Oleh : Syifa Urrohmah
Mahasiswa Santri atau Mahasantri merupakan mahasiswa yang memilih bertempat tinggal dan mendalami ilmu agama di pondok pesantren.
Pada akhir zaman ini, kurangnya pengetahuan mengenai agama dan lemahnya iman dapat menjerumuskan seseorang khususnya mahasiswa ke dalam pergaulan bebas yang tidak baik. Lalu bagaimana cara mengatasinya? Banyak mahasiswa yang memilih jalan berkuliah sekaligus mondok dengan tujuan untuk membentengi dirinya dari pergaulan bebas dan mendapatkan pengetahuan mengenai agama secara mendalam sebagai bekal di akhirat nanti.
Menjadi mahasantri memanglah tidak mudah, banyak tantangan dan rintangan yang harus dihadapi dengan baik. Harus pandai membagi waktu antara kuliah dan mondok agar keduanya berjalan dengan baik.
Lantas apa suka dukanya menjadi Mahasantri?. Lebih dekat dengan Allah SWT. karena selama kita berada di pondok pesantren kita melakukan berbagai macam kegiatan atau ibadah seperti salat berjamaah, mengaji al-Qur’an, kitab dan bersalawat, ketentraman hati dan pikiran terjaga, dapat memanfaatkan waktu luang kuliah dengan hal yang lebih bermanfaat, memiliki banyak teman yang dapat menambah relasi, terhindar dari pergaulan bebas yang membawa dampak negatif bagi kita, merasakan kekeluargaan yang erat, mendapatkan ilmu sebagai bekal di akhirat kelak dan dapat menjadikan materi yang kita pelajari sebagai referensi dalam mata kuliah yang berkaitan dengan pendidikan agama Islam.
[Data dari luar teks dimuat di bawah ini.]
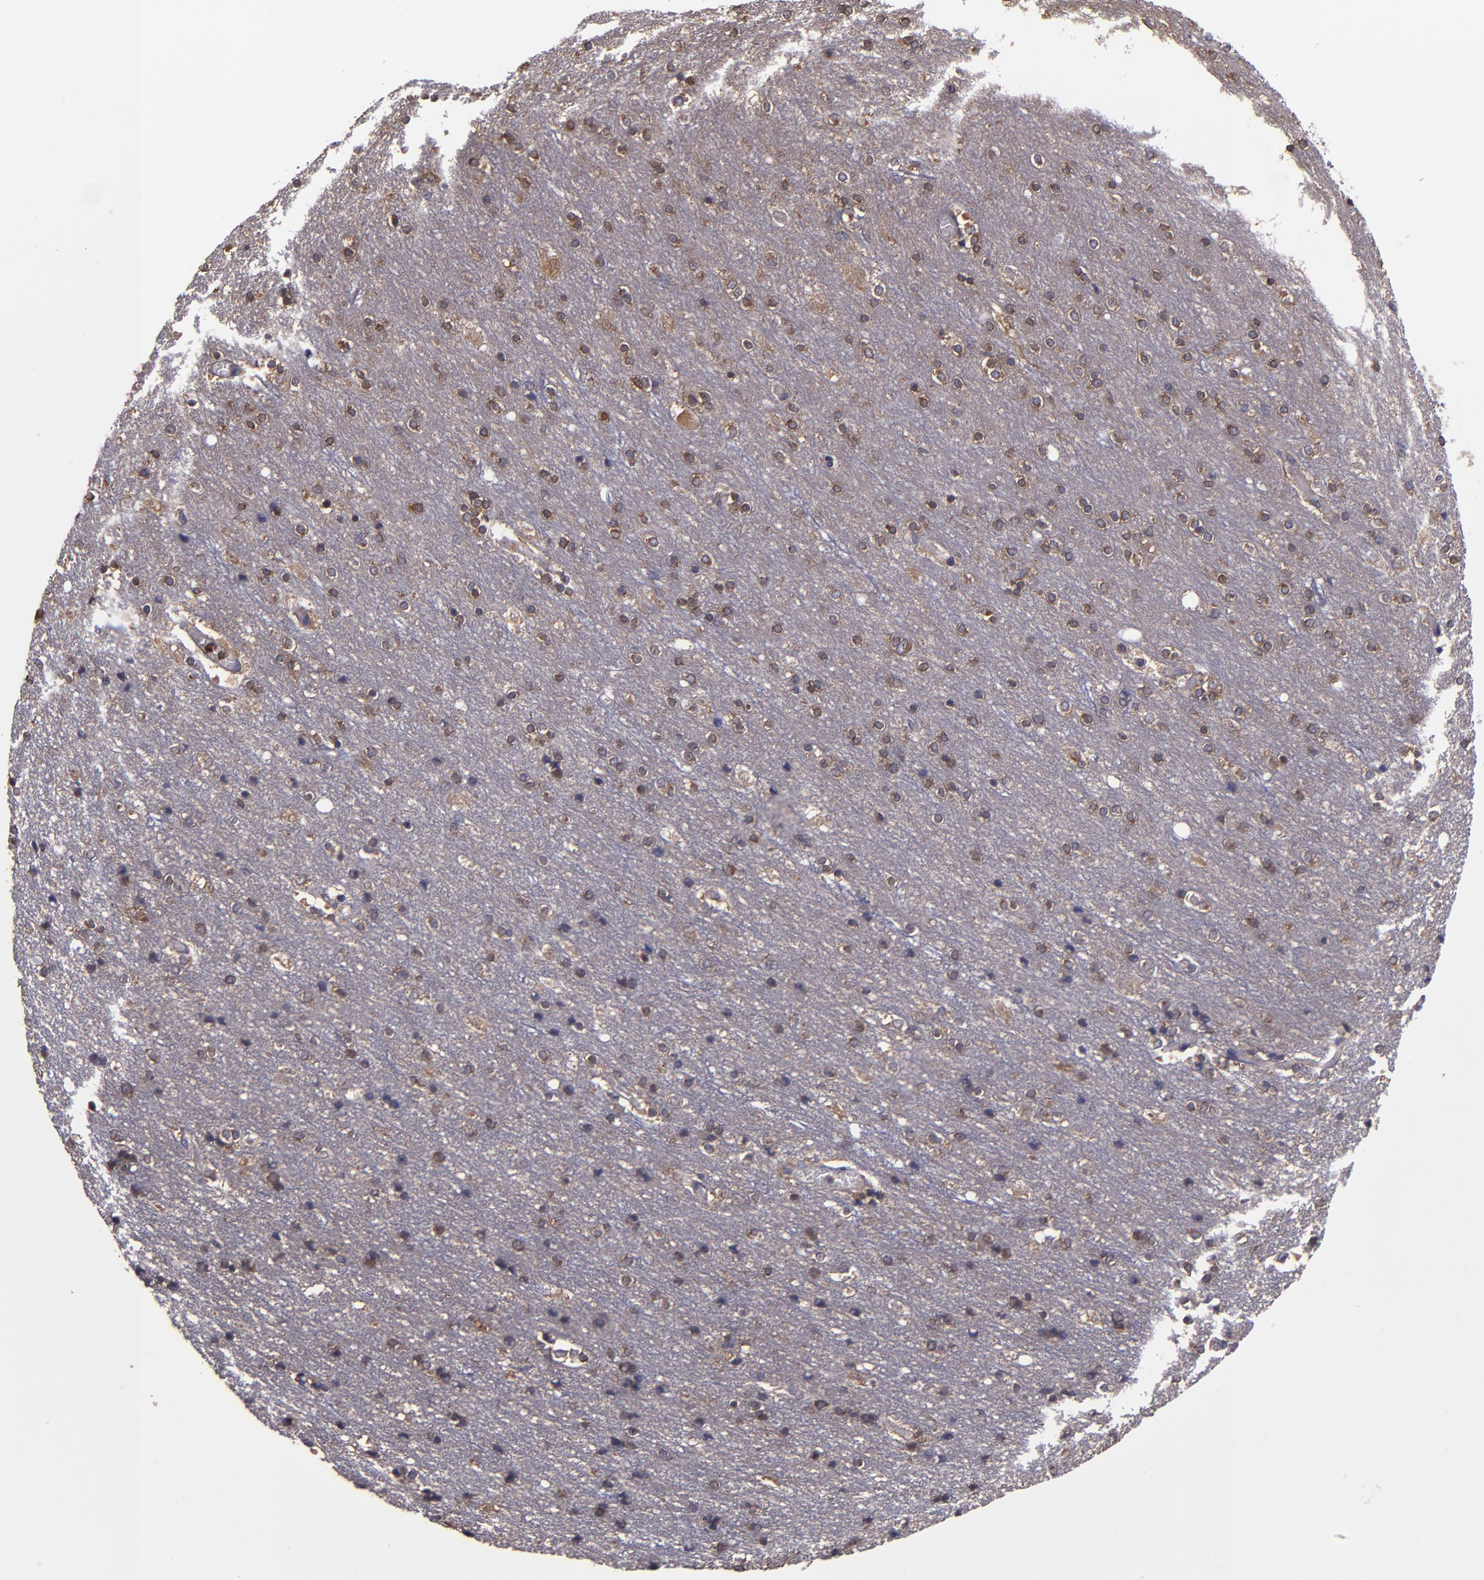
{"staining": {"intensity": "weak", "quantity": "<25%", "location": "cytoplasmic/membranous"}, "tissue": "cerebral cortex", "cell_type": "Endothelial cells", "image_type": "normal", "snomed": [{"axis": "morphology", "description": "Normal tissue, NOS"}, {"axis": "topography", "description": "Cerebral cortex"}], "caption": "Protein analysis of benign cerebral cortex shows no significant positivity in endothelial cells. Brightfield microscopy of immunohistochemistry stained with DAB (brown) and hematoxylin (blue), captured at high magnification.", "gene": "CARS1", "patient": {"sex": "female", "age": 54}}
Selain itu kita dilatih hidup mandiri dan hidup prihatin, dapat mengatur waktu dengan baik serta disiplin dalam berbagai hal karena adanya aktivitas kegiatan yang padat, tugas yang menumpuk, hafalan yang banyak menuntut kita agar bisa membagi waktu supaya semua terselesaikan dan terlaksana dengan baik, memperkaya wawasan. Beberapa hal di atas merupakan suatu kenikmatan, manfaat atau bagian suka yang dapat kita peroleh ketika menjadi Mahasantri.
Di samping itu risiko atau duka menjadi seorang mahasantri yaitu; pertama, jauh dari orang tua dalam waktu yang cukup lama. Hal tersebut memanglah berat terlebih saat pertama kali masuk pondok pesantren, rasanya separuh jiwa kita tertinggal di rumah, seiring berjalannya waktu dan bisa beradaptasi dengan baik akan terbiasa.
Kedua, berkurangnya waktu istirahat. Kegiatan dan aktivitas yang padat menyebabkan waktu istirahat kita berkurang.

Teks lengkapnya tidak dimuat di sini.